Stephen and the other boys in fact take the last visible turn right off Drumcondra Road, onto what was an unnamed track on this 1798 map, joining up with the (now lost?) Fortrick’s Lane, but which is now (and was in 1916) Clonliffe Road:
As soon as the boys had turned into Clonliffe Road together they began to speak about books and writers, saying what books they were reading and how many books there were in their fathers’ bookcases at home. Stephen Dedalus listened to them in some wonderment for Boland was the dunce and Nash the idler of the class.
This part of town can also be seen on the Ordnance Survey Ireland Historic Map Viewer, which shows a considerably more built up area. (This is a slightly later projection: the area was surveyed in January 1837 and this map sheet, DN018, was published in 1844.)
The boys abandon Stephen after their scuffle (ostensibly about the moral rectitude and literary skill of Lord Byron) and he “stumbles homeward” along Jones’s Road, which is the first right turn off of Clonliffe Road (labelled Russell Street on the OSI map).
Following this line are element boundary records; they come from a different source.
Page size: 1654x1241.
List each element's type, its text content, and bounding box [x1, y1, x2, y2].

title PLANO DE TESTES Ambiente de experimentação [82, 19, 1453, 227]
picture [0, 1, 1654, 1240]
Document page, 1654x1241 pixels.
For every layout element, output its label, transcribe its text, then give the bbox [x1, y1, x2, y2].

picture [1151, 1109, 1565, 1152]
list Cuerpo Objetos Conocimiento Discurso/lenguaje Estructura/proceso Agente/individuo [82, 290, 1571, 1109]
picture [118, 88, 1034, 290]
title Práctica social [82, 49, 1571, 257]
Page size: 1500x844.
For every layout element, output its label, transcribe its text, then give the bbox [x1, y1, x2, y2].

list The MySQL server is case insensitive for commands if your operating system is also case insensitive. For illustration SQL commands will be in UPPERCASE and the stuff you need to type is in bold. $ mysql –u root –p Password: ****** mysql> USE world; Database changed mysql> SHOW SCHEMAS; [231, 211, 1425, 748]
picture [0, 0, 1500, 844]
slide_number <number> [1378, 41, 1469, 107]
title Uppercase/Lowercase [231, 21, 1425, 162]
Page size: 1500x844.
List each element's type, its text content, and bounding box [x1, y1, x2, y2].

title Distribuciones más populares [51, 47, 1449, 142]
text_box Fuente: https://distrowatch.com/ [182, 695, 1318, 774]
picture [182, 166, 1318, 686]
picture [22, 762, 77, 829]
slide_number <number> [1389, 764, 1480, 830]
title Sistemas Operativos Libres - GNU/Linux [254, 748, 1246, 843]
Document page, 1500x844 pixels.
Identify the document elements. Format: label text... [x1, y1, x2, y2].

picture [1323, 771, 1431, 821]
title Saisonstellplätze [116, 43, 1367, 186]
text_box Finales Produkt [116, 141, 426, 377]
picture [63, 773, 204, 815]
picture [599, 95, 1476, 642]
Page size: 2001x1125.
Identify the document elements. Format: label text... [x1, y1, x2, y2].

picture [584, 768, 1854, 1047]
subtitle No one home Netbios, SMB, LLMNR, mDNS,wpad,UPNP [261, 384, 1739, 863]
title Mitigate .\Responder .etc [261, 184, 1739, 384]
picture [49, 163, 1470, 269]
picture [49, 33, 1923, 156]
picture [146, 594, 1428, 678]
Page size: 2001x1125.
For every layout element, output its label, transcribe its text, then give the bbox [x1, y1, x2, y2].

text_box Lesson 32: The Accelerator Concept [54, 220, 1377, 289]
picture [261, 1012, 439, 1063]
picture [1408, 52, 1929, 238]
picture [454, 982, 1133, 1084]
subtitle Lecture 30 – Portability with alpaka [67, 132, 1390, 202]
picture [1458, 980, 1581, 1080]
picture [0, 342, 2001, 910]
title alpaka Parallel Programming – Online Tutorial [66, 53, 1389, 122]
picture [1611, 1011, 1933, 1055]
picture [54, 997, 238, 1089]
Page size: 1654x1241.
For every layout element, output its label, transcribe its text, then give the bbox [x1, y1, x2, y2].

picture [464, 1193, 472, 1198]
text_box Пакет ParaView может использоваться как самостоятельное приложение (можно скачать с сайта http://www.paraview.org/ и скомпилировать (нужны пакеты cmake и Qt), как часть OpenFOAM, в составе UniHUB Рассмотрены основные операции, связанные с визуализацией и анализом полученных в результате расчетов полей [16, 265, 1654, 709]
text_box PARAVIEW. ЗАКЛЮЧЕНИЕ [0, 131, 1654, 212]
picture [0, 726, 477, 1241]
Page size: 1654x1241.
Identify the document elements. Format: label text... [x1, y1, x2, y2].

This road appears not to have existed in 1798 – or perhaps this region of the northside just wasn’t very familiar to the mapmaker?
At any rate, it seems likely that one of the “bare cheerless” houses in which the Dedalus family reside through the course of the novel must be somewhere in this vicinity, in what’s now the catchment area for the sports stadium Croke Park. Quite a nice part of the city in 2016 – although perhaps inconveniently busy for residents on match days!